I guess now is as good a time as any to share...I have not been feeling well. I never actually feel very well, but this little "flare-up" has been especially bad. I am not sharing this to complain, or even for sympathy. I am only sharing this because I hope that someone out there can give me some answers! So let me describe my symptoms:
Gas (internal gas...unlike the out word expression my husband shares frequently)
And the most gnawing, burning, icky, churning, stabbing feeling on the right side of my abdomen. Only on the right side and often the pain shoots through to my back.
Sharp pain/headache behind my eyes
The flare-ups usually show up out of the blue (meaning that there isn't necessarily a stress or food trigger, although I'm not dismissing those factors) and they last from 1-5 days. The pain can be downright debilitating, or manageable enough to go through my daily life uncomfortably. This has been going on for years, but the time between flare-ups is diminishing to only a few days between. They are like attacks because the pain usually does come on without any warning. One second I feel fine and the next I'm doubled over in the most gross, nauseating pain. During the attacks all I can eat is saltines, hard candy, and water. Which hasn't been so much of a problem in the past because there was enough time between to restore my nutrients. But now that the attacks are getting so close together I don't have enough time to physically recover. I thought for a while that only rich foods, or large amounts of food have been making sick, but it doesn't seem to matter if I eat pizza or carrot sticks- a lower fat diet doesn't seem to prevent an attack.
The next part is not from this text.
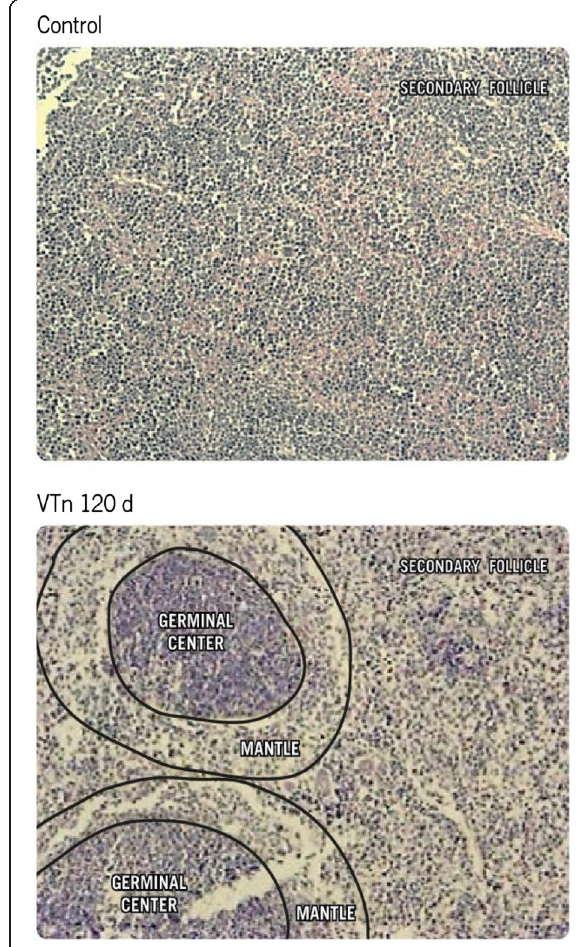
Figure 5 Venom promotes germinal center formation. BALB/c mice were immunized i.p. with 10 μ g of T. nattereri venom adsorbed in Al(OH) 3 on day 0 and boosted on day 14 with the same dose of venom. Animals injected only with Al(OH) 3 were considered as control group. After 120 days of immunization is observed typical B cell areas in lymphoid follicles of spleen showing an increased expansion of germinal centers compared with than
I have just recently had a CT scan and ultrasound of my abdomen and they didn't see any signs of gallbladder disease or appendicitis. I had laproscopic surgery to rule out endometriosis. I was checked for celiac disease 6 years ago and they said I had it, so I lived on a gluten free diet for 2 years with no change in symptoms. I was recently rechecked and told I didn't have celiac disease. Dr was possibly thinking ulcer, but I tested negative for the h.pylori- now they think it is a duodenal ulcer. To manage the symptoms I take Zofran, Tylenol, Pepcid complete, and Imodium.
Here's the thing- I have a life to live here. I am a genuinely happy person but I can't keep my positive attitude for much longer when I feel like this. I can't feel like this and work, and take care of my two children. And don't even get me started on the activities and hobbies I'm missing out on right now because I just physically can't. I used to travel, I love to travel, but can't because I never know when I'll have an attack. I haven't seen my family in Iowa for almost 2 years, and my grandma in Ohio for almost 5 because of this. I used to love to camp and hike- and now I wouldn't even think about it. I had to take leave from the Colorado Springs Chorale because of this. I think my body has finally run out of storage and just can't give anymore without better nutrition- but how do I get better nutrition if my body wants to reject everything. I can hardly stand up without feeling like I'm going to pass out! Help! If you know anything about this, or have experienced it, or had a sister, or cousin, or know a guy whose mother's boyfriend's accountant went through something like this, please share! And if you know of any good gastrointerologists...truly good ones that will actually treat me like a human being- please let me know. I've got a life I'd like to get back to. And self soothing with pain meds is not an option.